Это был очень интересный период в истории Нахичевани. Например, в бывшем баптистском молельном доме (а в Нахичевани был и такой дом) собирались поэты, художники, музыканты, композиторы. Поэты и художники в те годы в Нахичевани тоже были разные. В этом доме собирались поклонники имажинистов, ничевоков, футуристов и т.д. В этом доме бывала и Берберова. В этот период времени в Ростове и Нахичевани было голодно, холодно, неуютно и небезопасно. Вскоре семья Берберовых переезжает в Петербург. Здесь Нина знакомится с выдающимися поэтами Серебряного века, Николаем Гумилевым, Владиславом Ходасевичем, Корнеем Ивановичем Чуковским и Анной Ахматовой. Вскоре она выходит замуж за известного поэта В.Ф. Ходасевича. В 1922 году она вместе с мужем уезжает из России. Живет в Германии, затем в Праге, Венеции, Риме. Как вспоминала Берберова, они с Ходасевичем жили у М. Горького, дружили с ним. Затем они с мужем перебрались в Париж.

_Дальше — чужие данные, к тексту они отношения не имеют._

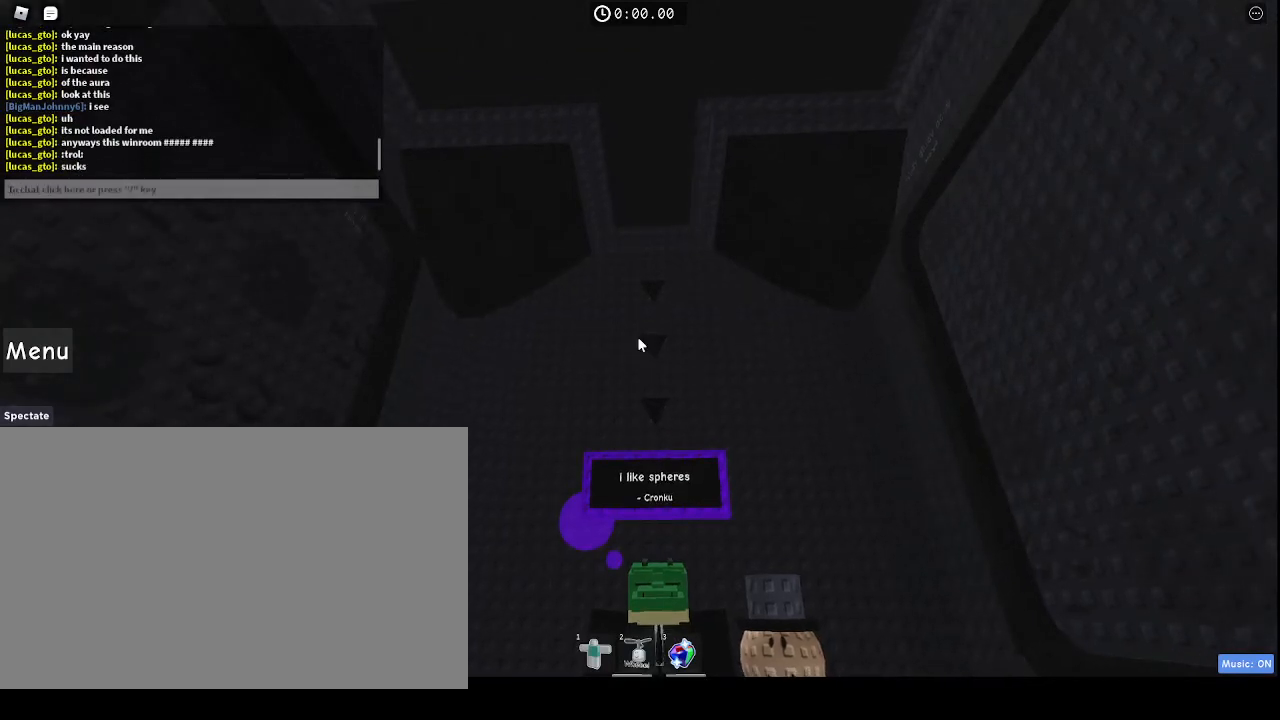
{"keys": ["d"], "mouse": [], "events": [[467, "d", "down"]]}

В Париже они развелись. Но до самой смерти Ходасевича у них были хорошие дружеские отношения. В эмиграции Берберова дружила и часто встречалась с видными деятелями русской культуры: И.А. Буниным, Д.С. Мережковским, З.Н. Гиппиус и другими. Интересно, что она одна из первых, кто высоко оценил творчество Набокова. Она говорила, что появление его оправдывает существование всей литературной эмиграции.

В 1950 году Нина Берберова переезжает в США. Она выучила английский язык, работала в Нью-Йорке, затем преподавала русский язык в Йельском университете. Являлась профессором литературы.

Нина Берберова оставила интересные воспоминания о председателе Временного правительства России А.Ф. Керенском, с которым ей приходилось общаться не раз. Она писала, что он ей всегда казался человеком малой воли, но огромного хотения, слабой способности убеждать и безумного упрямства, большой самоуверенности и небольшого интеллекта.

Нина Берберова в годы перестройки стала известна и в СССР. Наиболее популярны в нашей стране ее книги «Курсив мой», «Люди и ложи», «Железная женщина». Считается, что Нина Берберова написала одну из лучших книг о русских масонах. Она так и называется: «Люди и ложи. Русские масоны XX века».

Именем Нины Берберовой названа площадь (фр. placeNinaBerberova) во французском городе Арль, где располагается издательство «ActesSud», постоянным автором которого она была.